Scientists now acknowledge that our planet has entered the Anthropocene—a new geologic era in which humans are the drivers of rapidly changing global and local environmental conditions. The pressures of the Anthropocene threaten the future of humanity: extraction of increasingly limited natural resources; pollution of air and water; loss of biodiversity and ecosystem services; and rapidly increasing human populations. Moreover, climate change—increasing temperatures, greater rainfall variability, and extreme weather events—compound all other pressures.
The majority of these impacts will be felt by urban areas; over 50 percent of people already live in cities, and by 2050, this will be 80 percent. To make sure that future predominately urban societies have the physical, human, social, and natural capital necessary to produce a reasonable quality-of-life despite the pressures of the Anthropocene, we need radical efforts to redesign our worldviews and activities to recognize the biophysical limitations of our planet. Urban forests have the ability to mitigate some of the above pressures on urban societies. Urban forests produce environmental benefits—e.g., carbon sequestration, storm water management, air pollution reduction—and economic benefits—e.g., decreased energy costs—that can lessen the impacts of climate change on cities.

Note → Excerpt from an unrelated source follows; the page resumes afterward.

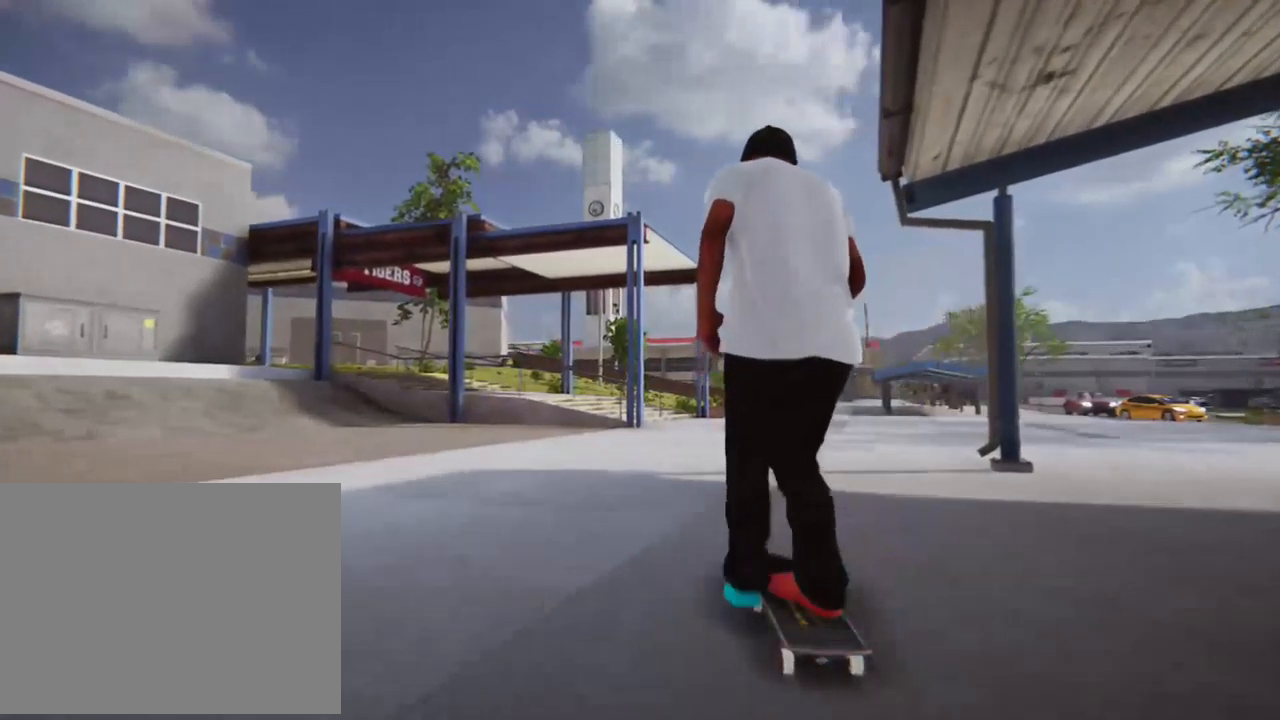
{"dt_ms": 503, "buttons": [], "left_stick": "center", "right_stick": "down", "events": [[168, "right_stick", "down"]]}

Two projects by BUFRG researchers have investigated the linkages between urban forestry and municipal sustainability in the state of Indiana. In the spring and summer of 2010, Burney Fischer and Jess Vogt conducted a survey of the urban forestry and community sustainability programs of Indiana municipalities with the designation of Tree City USA. They developed two indices to assess urban forestry program strength and community sustainability program strength using parallel factor analyses. Regression of index scores revealed a significant correlation between urban forestry and community sustainability program strength, although not all cities showed this relationship. Thus, there is potential to use the relative strength of one program to improve the strength of the other.